The University’s aim is to respond to demand from second and third year students who want to live in halls, while also allowing it to close the older halls on the Normal site. This new development of 600 rooms will allow the University to close 200 rooms built in the 1960’s on the Normal site.
Currently, many second and third year students apply to be accommodated in University managed halls, but due to insufficient capacity they must turn to the private rented sector throughout the city.
University Pro-Vice Chancellor, Professor Carol Tully said: “The new rooms will include all the facilities that today’s students would expect to see on a modern residential campus. It will offer students the best in comfort and design with a café bar, shop, laundrette and sports and fitness facilities all on site. At the heart of the design is a commitment to provide a real sense of community with an enhanced social and living space environment.”

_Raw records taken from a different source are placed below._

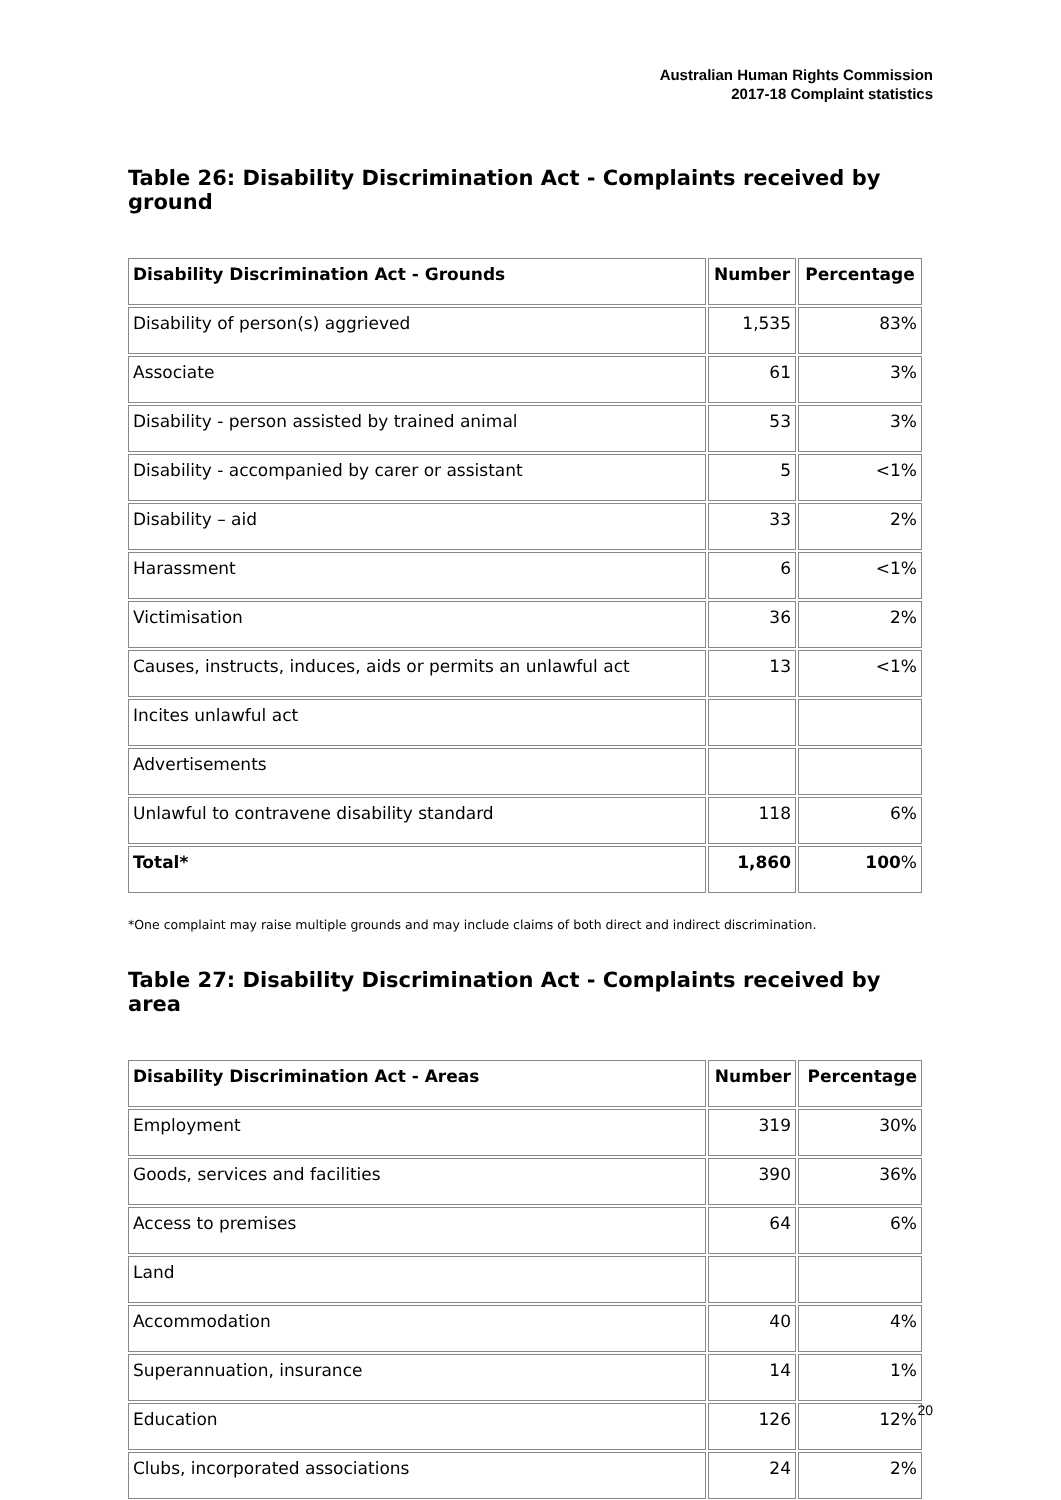Australian Human Rights Commission
2017-18 Complaint statistics
Table 26: Disability Discrimination Act - Complaints received by ground
| Disability Discrimination Act - Grounds | Number | Percentage |
| --- | --- | --- |
| Disability of person(s) aggrieved | 1,535 | 83% |
| Associate | 61 | 3% |
| Disability - person assisted by trained animal | 53 | 3% |
| Disability - accompanied by carer or assistant | 5 | <1% |
| Disability – aid | 33 | 2% |
| Harassment | 6 | <1% |
| Victimisation | 36 | 2% |
| Causes, instructs, induces, aids or permits an unlawful act | 13 | <1% |
| Incites unlawful act | | |
| Advertisements | | |
| Unlawful to contravene disability standard | 118 | 6% |
| Total* | 1,860 | 100 % |
*One complaint may raise multiple grounds and may include claims of both direct and indirect discrimination.
Table 27: Disability Discrimination Act - Complaints received by area
| Disability Discrimination Act - Areas | Number | Percentage |
| --- | --- | --- |
| Employment | 319 | 30% |
| Goods, services and facilities | 390 | 36% |
| Access to premises | 64 | 6% |
| Land | | |
| Accommodation | 40 | 4% |
| Superannuation, insurance | 14 | 1% |
| Education | 126 | 12% |
| Clubs, incorporated associations | 24 | 2% |
20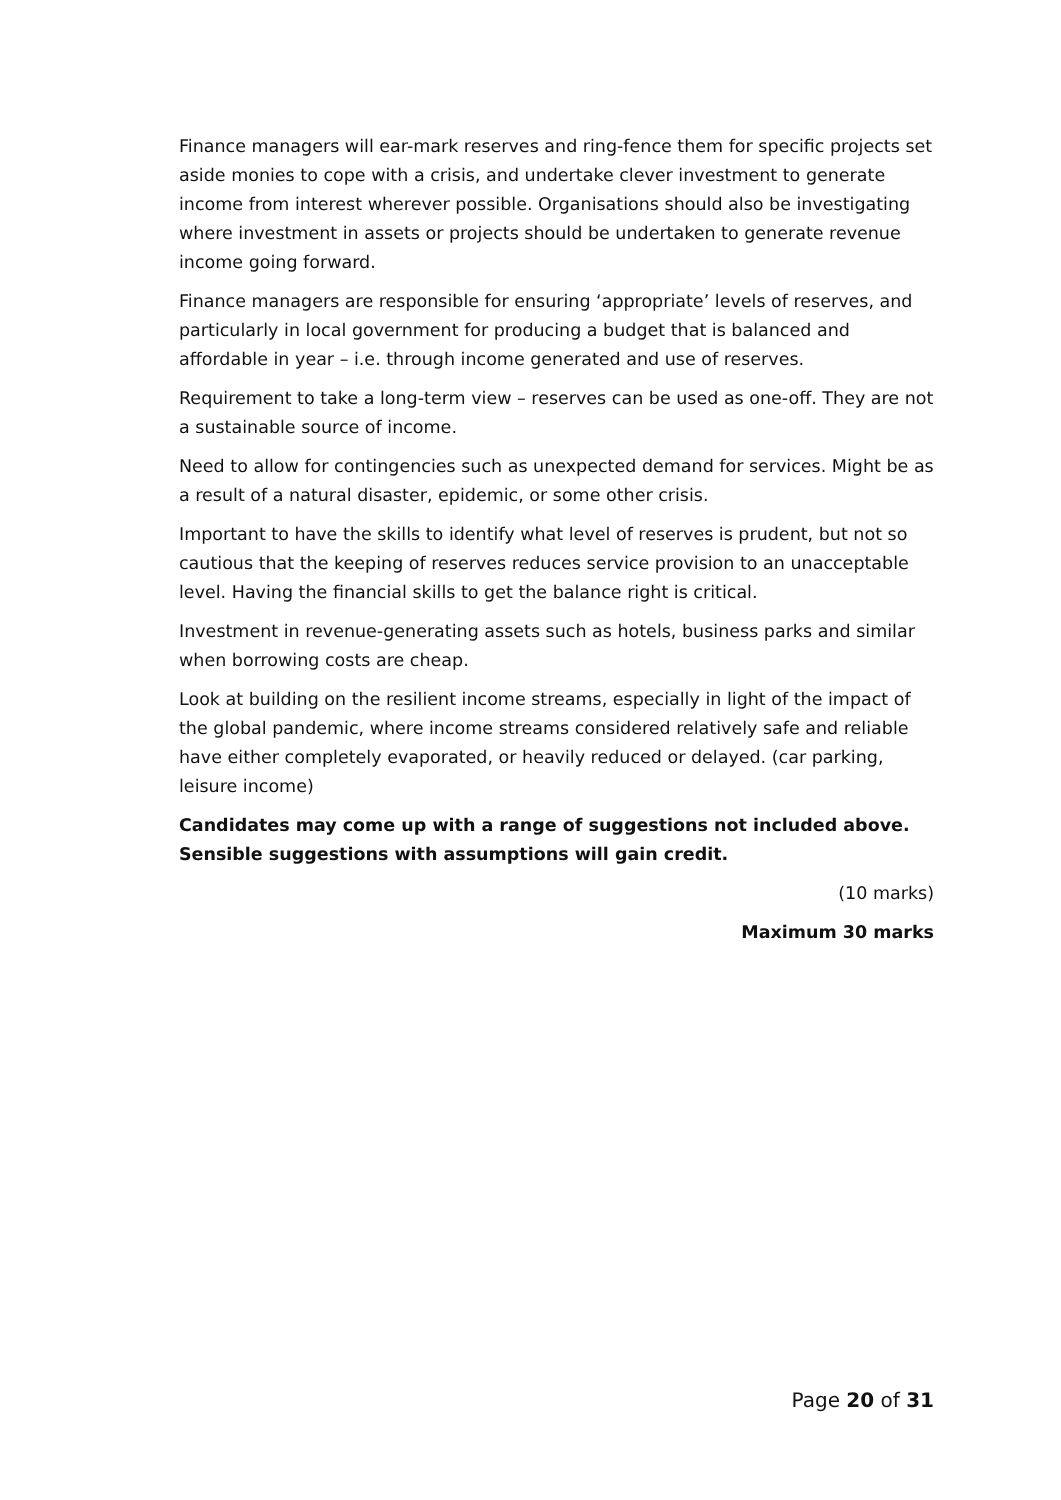Finance managers will ear-mark reserves and ring-fence them for specific projects set aside monies to cope with a crisis, and undertake clever investment to generate income from interest wherever possible. Organisations should also be investigating where investment in assets or projects should be undertaken to generate revenue income going forward.
Finance managers are responsible for ensuring ‘appropriate’ levels of reserves, and particularly in local government for producing a budget that is balanced and affordable in year – i.e. through income generated and use of reserves.
Requirement to take a long-term view – reserves can be used as one-off. They are not a sustainable source of income.
Need to allow for contingencies such as unexpected demand for services. Might be as a result of a natural disaster, epidemic, or some other crisis.
Important to have the skills to identify what level of reserves is prudent, but not so cautious that the keeping of reserves reduces service provision to an unacceptable level. Having the financial skills to get the balance right is critical.
Investment in revenue-generating assets such as hotels, business parks and similar when borrowing costs are cheap.
Look at building on the resilient income streams, especially in light of the impact of the global pandemic, where income streams considered relatively safe and reliable have either completely evaporated, or heavily reduced or delayed. (car parking, leisure income)
Candidates may come up with a range of suggestions not included above. Sensible suggestions with assumptions will gain credit.
(10 marks)
Maximum 30 marks
Page 20 of 31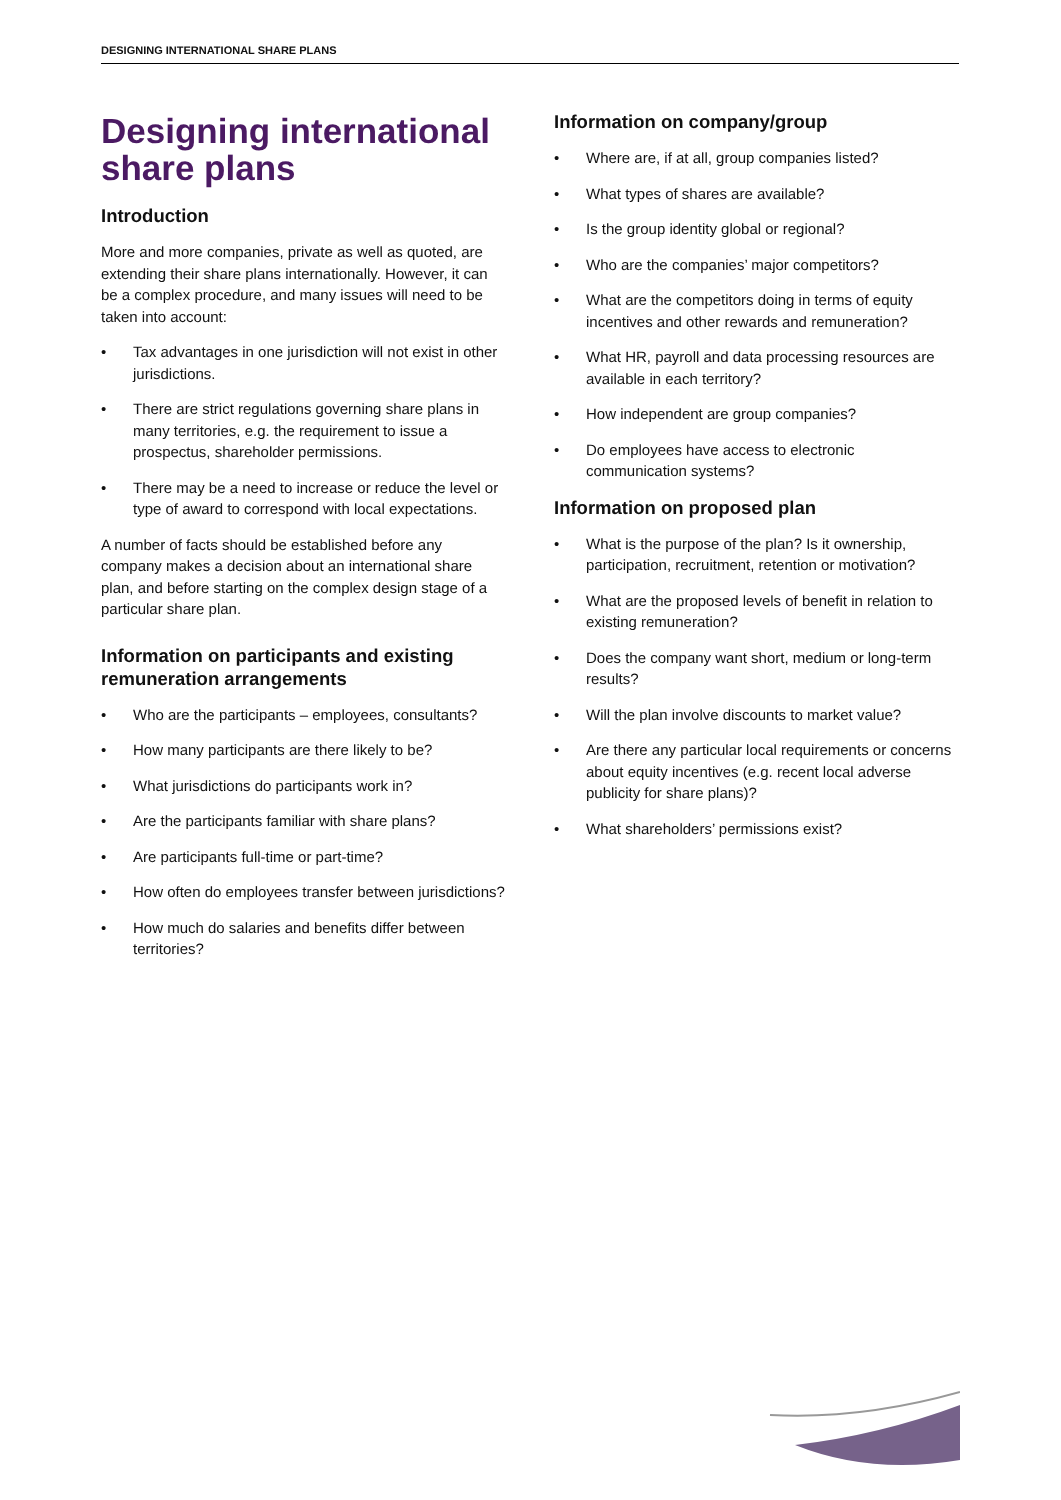DESIGNING INTERNATIONAL SHARE PLANS
Designing international share plans
Introduction
More and more companies, private as well as quoted, are extending their share plans internationally. However, it can be a complex procedure, and many issues will need to be taken into account:
• Tax advantages in one jurisdiction will not exist in other jurisdictions.
• There are strict regulations governing share plans in many territories, e.g. the requirement to issue a prospectus, shareholder permissions.
• There may be a need to increase or reduce the level or type of award to correspond with local expectations.
A number of facts should be established before any company makes a decision about an international share plan, and before starting on the complex design stage of a particular share plan.
Information on participants and existing remuneration arrangements
• Who are the participants – employees, consultants?
• How many participants are there likely to be?
• What jurisdictions do participants work in?
• Are the participants familiar with share plans?
• Are participants full-time or part-time?
• How often do employees transfer between jurisdictions?
• How much do salaries and benefits differ between territories?
Information on company/group
• Where are, if at all, group companies listed?
• What types of shares are available?
• Is the group identity global or regional?
• Who are the companies’ major competitors?
• What are the competitors doing in terms of equity incentives and other rewards and remuneration?
• What HR, payroll and data processing resources are available in each territory?
• How independent are group companies?
• Do employees have access to electronic communication systems?
Information on proposed plan
• What is the purpose of the plan? Is it ownership, participation, recruitment, retention or motivation?
• What are the proposed levels of benefit in relation to existing remuneration?
• Does the company want short, medium or long-term results?
• Will the plan involve discounts to market value?
• Are there any particular local requirements or concerns about equity incentives (e.g. recent local adverse publicity for share plans)?
• What shareholders’ permissions exist?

Professor Tully added: “By developing the St Mary’s site, the University will make sustainable use of existing property and construct BREEAM excellent buildings, meeting today’s increasing environmental expectations. The development will also incorporate an electric bike scheme to encourage sustainable forms of transport.”
In addition to retaining the original Quadrangle and 1906 buildings, the development will create a mix of shared facilities around a new ‘village square’ at the heart of the community. Subject to planning permissions, the work is expected to be completed by September 2015 with demolition works starting in spring 2014.
During the development the Consortium has pledged to support the local community and economy by committing to new apprenticeships, work placements, and community schemes.
Andrew Kane, partner and higher education specialist at FaulknerBrowns Architects, said: “New design strategies have been developed to help strengthen the social cohesion of the various accommodation clusters and improve the overall sense of community. A series of innovations such as circulation cores with shared activity spaces, direct access into the cluster social spaces and an innovative distribution of social areas between clusters, will all help to break down the traditional barriers to a strong community.”